After admitting to Wayne that she is not sure their marriage will survive, Carmen returns home alone, finding Richie and Blackbird waiting. Richie torments Carmen, spraying her with buck lure, forcing her to strip, and putting a bullet in her mouth, which she spits onto the floor. Losing his patience with Richie's brash behavior, Blackbird shoots him dead and allows Carmen upstairs to get dressed.
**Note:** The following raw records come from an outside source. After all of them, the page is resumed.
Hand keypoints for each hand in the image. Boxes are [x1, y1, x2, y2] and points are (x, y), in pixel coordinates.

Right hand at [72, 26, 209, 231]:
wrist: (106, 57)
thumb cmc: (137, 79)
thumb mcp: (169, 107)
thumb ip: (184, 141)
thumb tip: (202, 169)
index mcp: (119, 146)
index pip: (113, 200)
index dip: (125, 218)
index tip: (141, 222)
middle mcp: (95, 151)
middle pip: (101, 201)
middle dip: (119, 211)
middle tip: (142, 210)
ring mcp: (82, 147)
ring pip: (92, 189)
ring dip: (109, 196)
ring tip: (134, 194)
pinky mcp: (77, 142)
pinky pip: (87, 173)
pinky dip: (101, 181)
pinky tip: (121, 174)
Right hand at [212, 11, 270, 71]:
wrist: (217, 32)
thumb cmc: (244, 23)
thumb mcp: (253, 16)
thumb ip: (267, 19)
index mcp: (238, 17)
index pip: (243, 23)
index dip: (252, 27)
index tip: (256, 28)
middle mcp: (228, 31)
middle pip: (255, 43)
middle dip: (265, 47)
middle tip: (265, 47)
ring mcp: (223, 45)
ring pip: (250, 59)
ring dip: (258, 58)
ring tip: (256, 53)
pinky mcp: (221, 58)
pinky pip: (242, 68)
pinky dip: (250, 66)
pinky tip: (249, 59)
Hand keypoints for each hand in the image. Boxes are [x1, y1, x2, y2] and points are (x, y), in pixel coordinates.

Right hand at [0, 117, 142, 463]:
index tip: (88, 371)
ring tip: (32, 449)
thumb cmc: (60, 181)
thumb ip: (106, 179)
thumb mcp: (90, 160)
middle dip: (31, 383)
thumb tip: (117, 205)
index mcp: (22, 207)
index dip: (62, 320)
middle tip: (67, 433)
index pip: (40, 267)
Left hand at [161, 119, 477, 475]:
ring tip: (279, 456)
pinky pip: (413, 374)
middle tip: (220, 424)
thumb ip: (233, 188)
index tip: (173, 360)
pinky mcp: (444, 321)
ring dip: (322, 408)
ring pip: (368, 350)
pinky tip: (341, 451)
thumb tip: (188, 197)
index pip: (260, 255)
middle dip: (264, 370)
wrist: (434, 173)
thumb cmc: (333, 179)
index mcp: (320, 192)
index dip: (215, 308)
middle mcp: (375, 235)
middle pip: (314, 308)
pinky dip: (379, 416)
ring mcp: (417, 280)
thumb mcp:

Wayne arrives and realizes Carmen is being held hostage. He retrieves his shotgun and exchanges fire with Blackbird. Wayne is hit, losing his gun. As Blackbird moves in for the killshot, he turns to see Carmen aiming Richie's gun, which he reminds her is empty, but remembers the bullet she spat out earlier. While Blackbird is distracted, Wayne grabs his shotgun and he and Carmen shoot Blackbird at the same time. Blackbird falls dead, as Carmen and Wayne embrace.

==Cast==
- Diane Lane as Carmen Colson
- Thomas Jane as Wayne Colson
- Mickey Rourke as Armand "The Blackbird" Degas
- Joseph Gordon-Levitt as Richie Nix
- Rosario Dawson as Donna
- Hal Holbrook as "Papa"
- Don McManus as Nelson Davies
- Aldred Wesley Montoya as Lionel
- Lois Smith as Lenore

==Production==
===Development and writing===
The film adaptation of the 1989 novel Killshot by Elmore Leonard began development as early as May 1997 under Miramax Films, which had optioned Leonard's novel. After completing Pulp Fiction (1994), Quentin Tarantino and Roger Avary acquired the film rights to Leonard's novel. Tarantino initially planned to write and direct Killshot and have another director make Rum Punch, but changed his mind after re-reading Rum Punch, saying he "fell in love" with the novel all over again. By September 2004, the adaptation entered active development, with director John Madden expressing interest in helming. By January 2005, The Weinstein Company hired Madden to direct the film based on a script by Hossein Amini.

===Casting===
The following August, actors Diane Lane, Thomas Jane, and Mickey Rourke were cast in the lead roles. In September, actors Rosario Dawson, Joseph Gordon-Levitt, and Johnny Knoxville were cast. Actress Sandra Bullock was originally considered for the role taken by Lane, while John Travolta, Viggo Mortensen, and Justin Timberlake were originally reported to have been up for the roles taken by Rourke, Jane, and Gordon-Levitt, respectively.

===Filming===
Principal photography began in October 2005 in Toronto, Ontario. Filming also took place in Cape Girardeau along the Mississippi River. Production concluded by December 2005.

===Post-production===
By July 2006, Killshot was being screened to test audiences who had previously enjoyed Traffic and Collateral. Test screenings showed that audiences found the plot too confusing and that the story was not tightened enough. As a result, scenes involving Cape Girardeau and a subplot involving Johnny Knoxville's role as a deputy were edited from the film.

==Release==
===Theatrical===
Killshot was originally slated to be released on March 17, 2006. It then was delayed to October 20, 2006.

===Home media===
It was reported on July 19, 2008, that Killshot would be going straight to DVD. In early September 2008, the film was resurrected for November 7, 2008, but then pushed back to January 23, 2009. The film was released on DVD on May 26, 2009, and Blu-ray on February 22, 2011.

==Reception==
===Critical response===
The film received mixed reviews. As of June 2025, it holds a 38% approval rating on Rotten Tomatoes, based on eight reviews with an average rating of 4.92 out of 10.